● Provided text:
=====
Another parent, Brant Collins, said the Board had taken control of the district but wasn’t leading. 

Nell Matthews of the League of Woman Voters echoed others who said the state lacked a plan for the district with Kurrus’ departure. “Give us the plan,” she said to Key. It can’t be done secretly. “Give us back our local school board.”

Valerie Bailey, a parent at Fulbright Elementary, said Key didn’t care about Little Rock as evidenced by, among others, the firing of Baker Kurrus. When jobs are cut, residents in the district have no place to go to complain. “We’ve been punked. We’re tired of being punked. We demand answers. We demand you fix this.” She said, too: “We don’t want Michael Poore here. We want Baker Kurrus here.”

Another parent followed, saying the Board was moving Little Rock back to its 1957 image.

Charles Zook, a Little Rock teacher, attacked the Walton family for its desire to do away with teacher unions and decimate the Little Rock School District. He said their education will hollow out schools as Walmart hollowed out the retail sectors of small towns.


Dr. Anika Whitfield, a civic advisory committee meeting, called on Key to step down so he could be replaced by someone who heard all the people in the district. “You have not been honest with us. You have not been fair with us.”

Board Chair Toyce Newton
disputed those who suggested the board doesn’t listen. “Our minds are not made up.” To which I say: Words and deeds.

At the end, Board members Jay Barth and Miryea Reith said action was needed on the future course for the district. Good question: Will LR remain in state control as long as even one school is in academic distress. Other school districts with distressed schools have not been taken over.
=====
● Data provided:
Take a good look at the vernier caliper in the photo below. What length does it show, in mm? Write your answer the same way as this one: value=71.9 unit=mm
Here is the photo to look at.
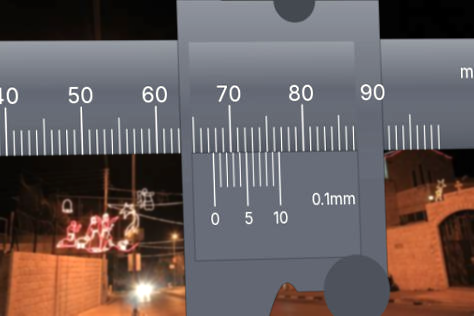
=====
● Work instructions:
**A)** Write out the part of the school board meeting account that begins at the words "Another parent followed, saying" and stops after the words "Words and deeds.".
**B)** Based on the school board meeting account, why did Dr. Anika Whitfield call on Key to step down? Answer in one to three sentences.

● Solutions by task:
**A)**
Another parent followed, saying the Board was moving Little Rock back to its 1957 image.

Charles Zook, a Little Rock teacher, attacked the Walton family for its desire to do away with teacher unions and decimate the Little Rock School District. He said their education will hollow out schools as Walmart hollowed out the retail sectors of small towns.


Dr. Anika Whitfield, a civic advisory committee meeting, called on Key to step down so he could be replaced by someone who heard all the people in the district. “You have not been honest with us. You have not been fair with us.”

Board Chair Toyce Newton
disputed those who suggested the board doesn’t listen. “Our minds are not made up.” To which I say: Words and deeds.

**B)** She wanted Key to step down so he could be replaced by someone who heard all the people in the district. She told him, "You have not been honest with us. You have not been fair with us."